EMT plays an important role in the development of many eye diseases including retinopathies (Yang et al., 2015), cataract (Johar et al., 2007), posterior capsular opacification (Raj et al., 2007), etc. The retinal pigment epithelium (RPE) is a highly specialized innermost monolayer of cells in the retina. RPE plays a very important and indispensable role in absorbing scattered light to improve spatial resolution in vision, recycling visual pigments to ensure light sensitivity of photoreceptors, and transporting nutrients and metabolites between the choriocapillaris and the neural retina as a blood-retinal barrier (Strauss, 2005). RPE cells are usually quiescent however, due to physical or physiological trauma; RPE cells rapidly proliferate and undergo epithelial-mesenchymal transition (EMT). EMT of RPE cells is involved in the development of proliferative vitreo-retinopathy (PVR) (Yang et al., 2015), diabetic retinopathy (DR) (Chen et al., 2014b) and age-related macular degeneration (AMD) (Ghosh et al., 2018). EMT is associated with the down-regulation of mitochondria, mitochondrial membrane potential and mitochondrial DNA copy number in various cells and cell lines including RPE cells and its cell line, ARPE-19 (Zhang et al., 2018; Hu et al., 2019; Miceli and Jazwinski, 2005). DCA is shown to inhibit the TGFβ mediated EMT of rat renal cells and kidney cells of obstructed mouse kidney model (Wei et al., 2019; Diamond et al., 2003). Hence DCA can be utilized to prevent the EMT of ARPE-19 cells.
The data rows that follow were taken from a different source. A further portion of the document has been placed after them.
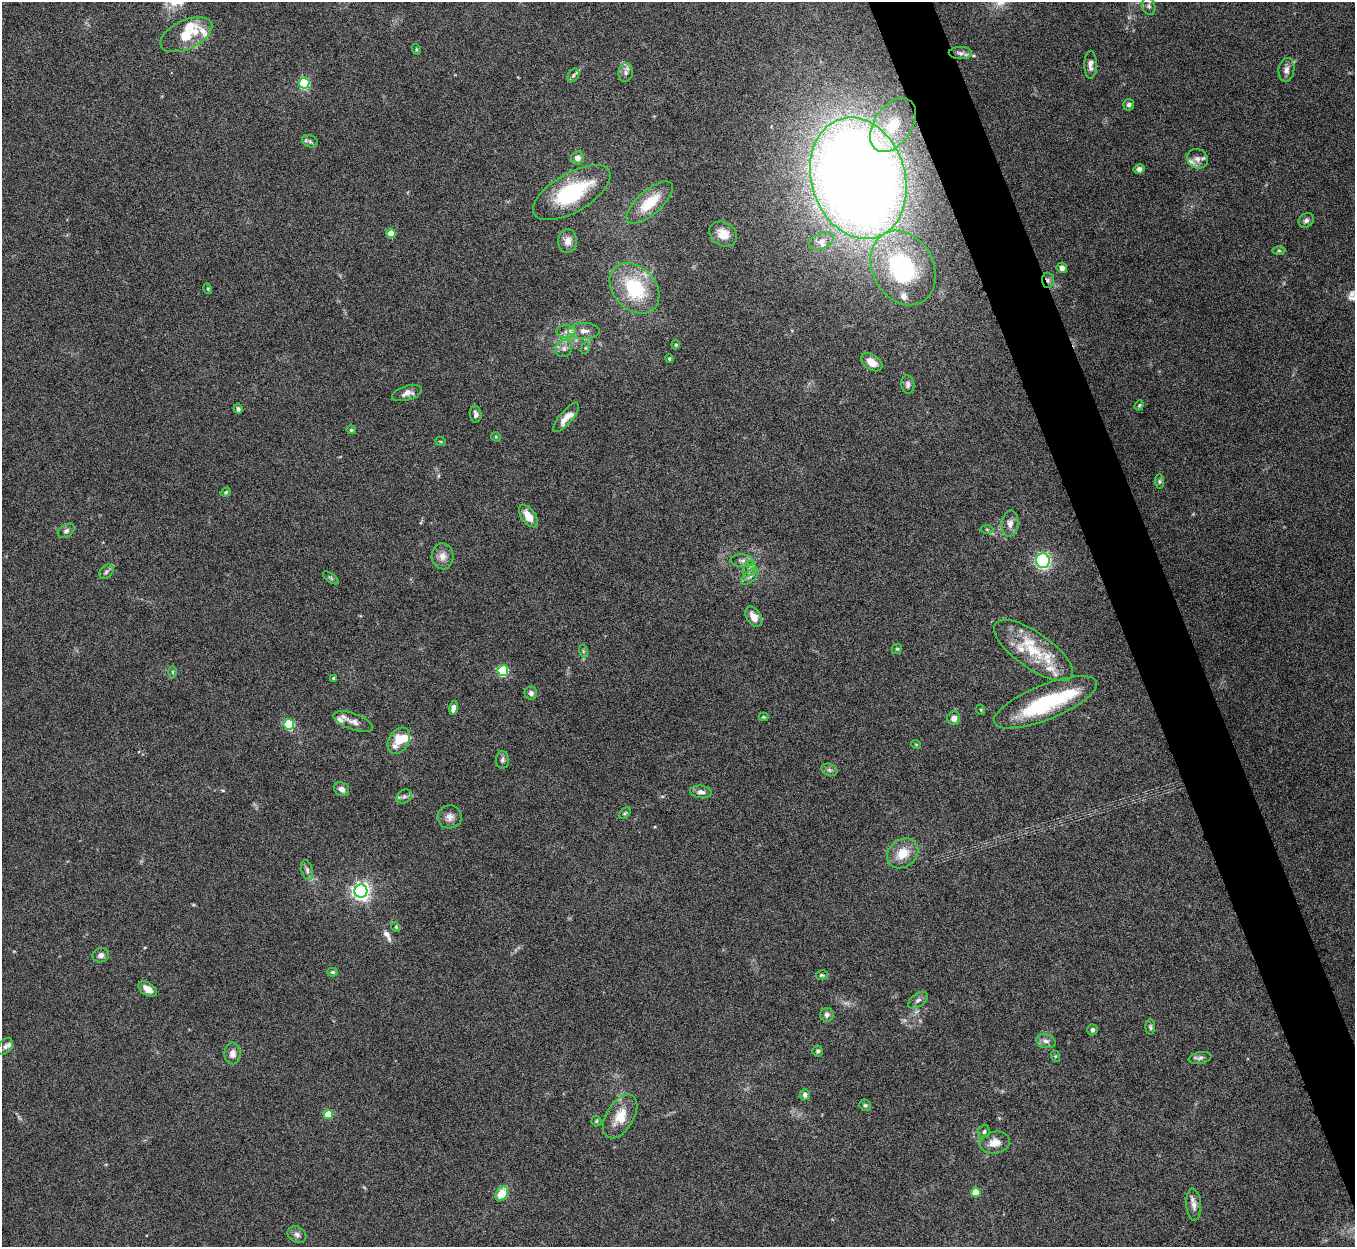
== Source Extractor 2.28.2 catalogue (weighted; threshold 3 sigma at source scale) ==
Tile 6 of 4 x 4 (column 2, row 2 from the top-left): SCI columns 1357-2709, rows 2639-3883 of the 5421 x 5406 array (HDU 1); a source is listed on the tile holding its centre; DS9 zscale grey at full resolution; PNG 1357 x 1249 px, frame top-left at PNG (2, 2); each listed source drawn as its Kron ellipse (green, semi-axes under 4 px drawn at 4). Shown black and unused: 4% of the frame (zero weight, under 8 of 15 exposures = <1% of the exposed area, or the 3 px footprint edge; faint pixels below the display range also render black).
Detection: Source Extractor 2.28.2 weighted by HDU 2 'WHT'; one run over the whole footprint, this tile lists its part. Background 0.166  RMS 0.0048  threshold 0.0198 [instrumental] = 3 sigma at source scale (4.09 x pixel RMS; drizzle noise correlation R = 1.36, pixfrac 0.8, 0.05/0.05 arcsec/px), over >= 5 px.
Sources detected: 128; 1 too faint to see at this stretch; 1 inside a brighter object's white glare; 1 long thin detection or spike segment (spike, bleed or trail) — neither listed nor drawn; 14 inside a brighter listed object's ellipse — not listed separately; the other 111 listed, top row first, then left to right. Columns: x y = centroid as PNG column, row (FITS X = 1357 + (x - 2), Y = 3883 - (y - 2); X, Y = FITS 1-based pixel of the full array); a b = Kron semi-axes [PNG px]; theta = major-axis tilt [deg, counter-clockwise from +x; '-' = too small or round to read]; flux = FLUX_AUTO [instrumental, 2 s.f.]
In the present study we have stimulated EMT in the ARPE-19 cells by exposing them to TGFβ, a growth factor found to be abundant in the vitreous humor of the patients suffering from PVR (Esser et al., 1997), DR (Hirase et al., 1998) and AMD (Tosi et al., 2017). The inhibitory effect of DCA on the EMT was studied by analyzing the expression of various EMT and cell adhesion markers and MAPK/Erk and PI3K/Akt pathway which are shown to be associated with EMT of RPE cells (Chen et al., 2014a; Yokoyama et al., 2012; Saika et al., 2009).